One thing I cannot challenge is that there are only 24 hours in a day because there just are. What I learned about prioritizing is that if something really is a priority, then it has to be allocated some portion of the day. If you start with 24 hours, after taking time for sleep and other activities that promote your personal well-being, and time to engage with family, there will still be time left in the day for work. Work may need to take priority on a particular day, but if it takes priority every day, there will be no time left for other things. Be intentional about your day and if something is truly a priority, give it the time.

One of the greatest benefits of managing a practice is the flexibility to be in control of your day. Take advantage of technology. Because of it, I can be home most evenings with my kids for dinner and homework and still fit in an extra couple of hours after they go to sleep. For me, it’s also a benefit to my practice. In my field, many of my clients struggle to find time together during the day to connect on their personal planning and appreciate the ability to have a Zoom call outside of traditional working hours. Thanks to technology, we don’t need to work exclusively during traditional work hours—work when it works for you and your practice.

Advocate for What You Need

The tips set out above may not be achievable at every law firm or legal industry job today.
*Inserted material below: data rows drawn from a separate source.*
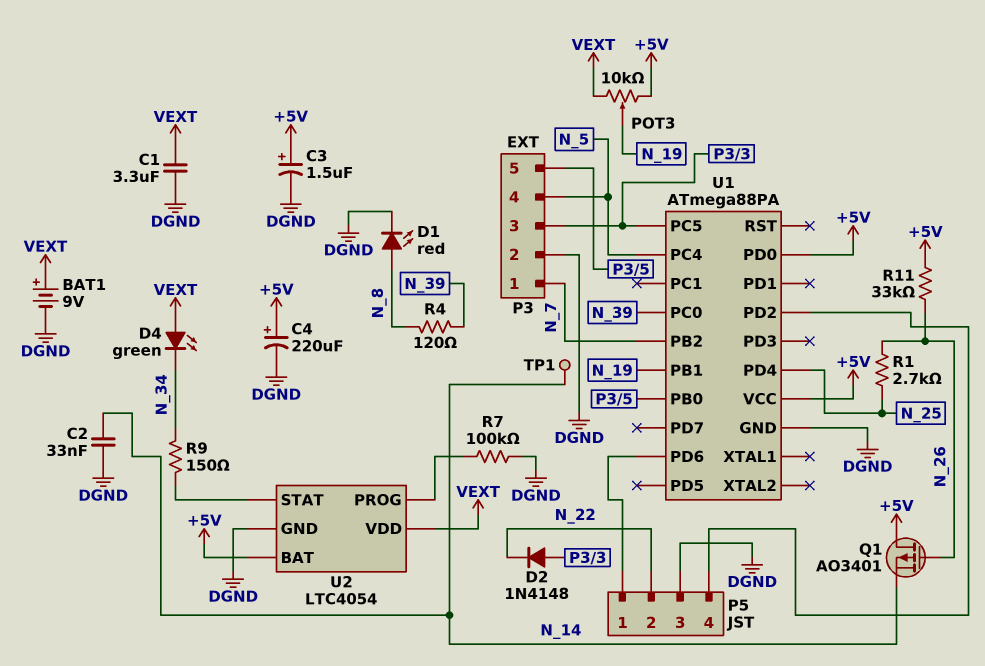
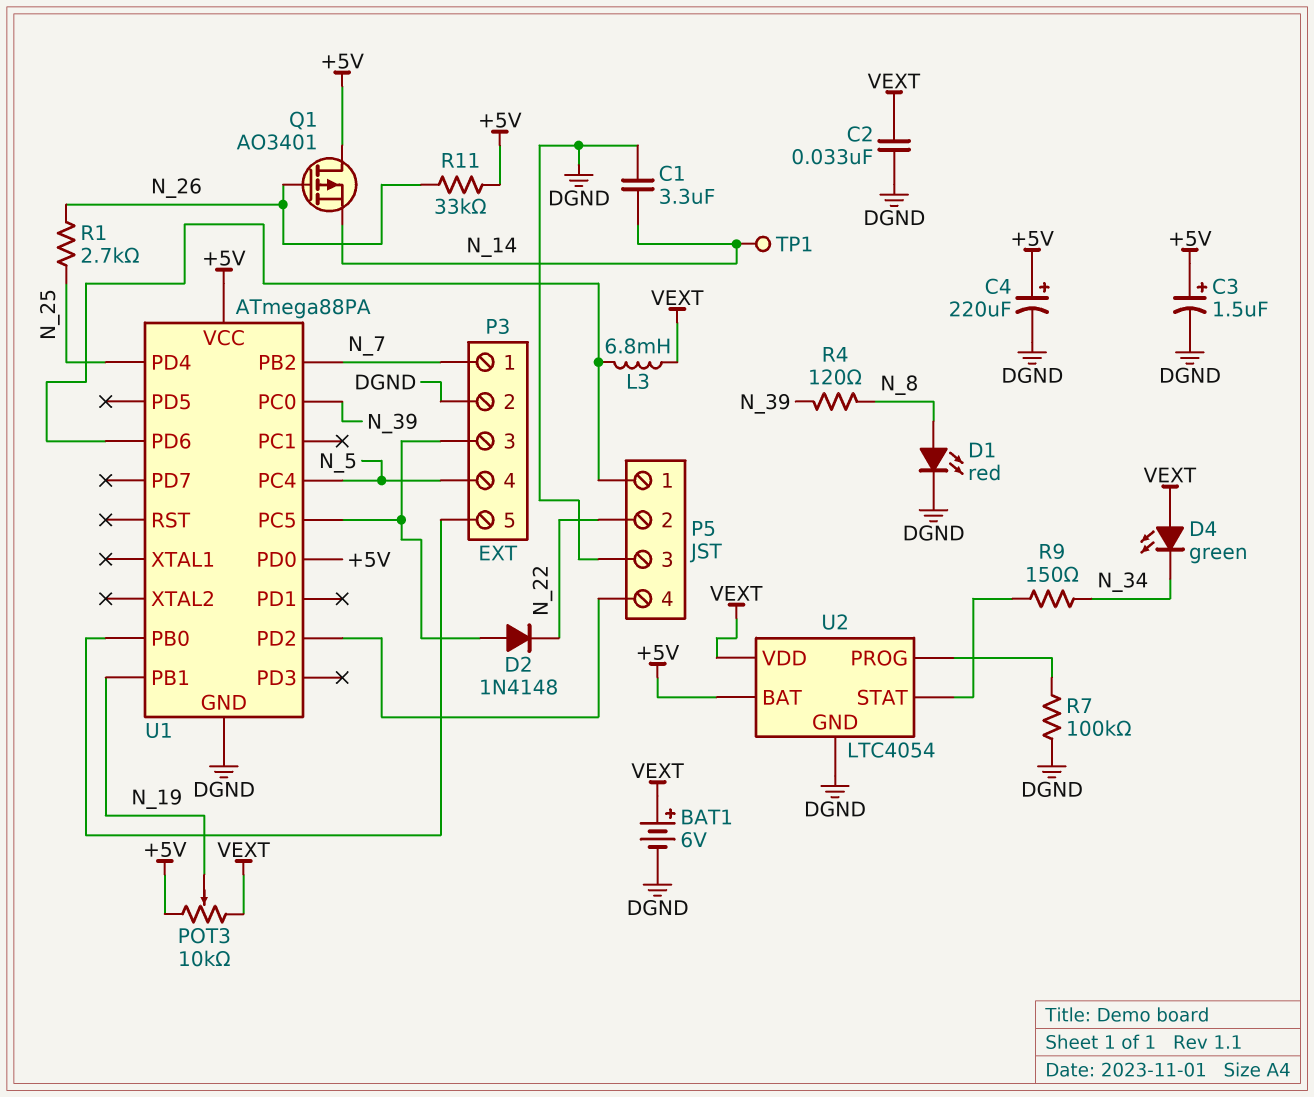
BAT1: 9V (plus VEXT, minus DGND) -> 6V (plus VEXT, minus DGND)
C1: 3.3uF (DGND, VEXT) -> 3.3uF (DGND, N_14)
C2: 33nF (DGND, N_14) -> 33nF (DGND, VEXT)
L3: none -> 6.8mH (P5/1, VEXT)

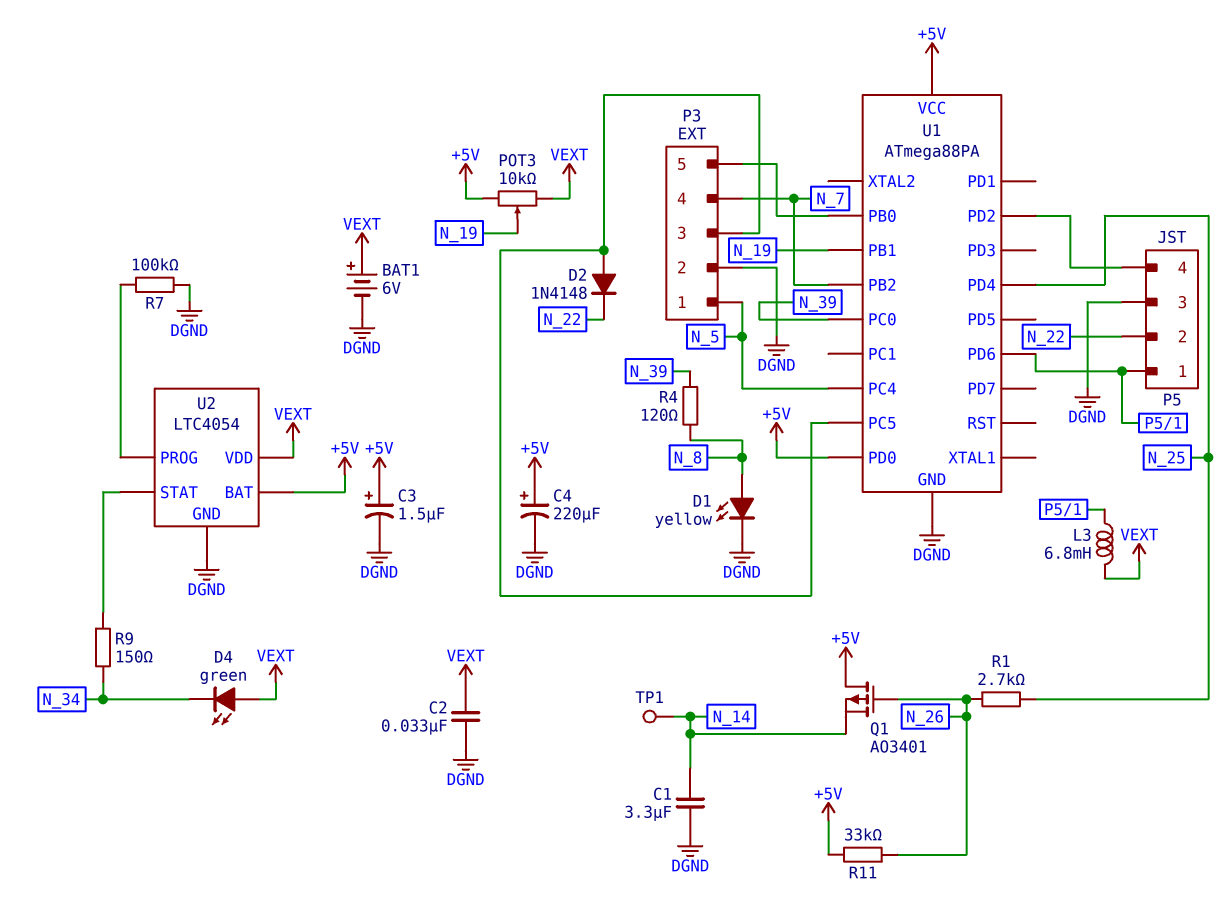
D1: LED red (A N_8, K DGND) -> LED yellow (A N_8, K DGND)
P3 pin 1: N_7 -> N_5
P3 pin 4: N_5 -> N_7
If you find that it’s not working where you are, advocate for what you need. If advocating within your organization doesn’t give you the ability to achieve your goals, you have a marketable skill and it may be time to explore other opportunities. Build out your network of peers so that you can talk with them both to help frame your goals and to learn about other organizations and individuals who may be more supportive. You don’t need to leave the practice of law if that’s the work you want to be doing. Being involved in RPTE was a light for me. The Section is full of professionals who have successful practices and prioritize volunteering and thought leadership.

Learning to identify and prioritize the things that matter to you starts with introspection to determine what your goals are and what is important to you. I consider time our most valuable resource. Not doing things that don’t further your goals or provide personal satisfaction (i.e., saying no, delegating, or outsourcing) will give you more time in the day for things that you want to be doing. Make a schedule to be intentional about your day. Start with 24 hours and work backwards allocating time to your priorities. It won’t be a perfect system because emergencies happen at work and at home, and you’ll need to be able to adapt and give yourself grace. You can have it all, at the same time, when it’s on your terms.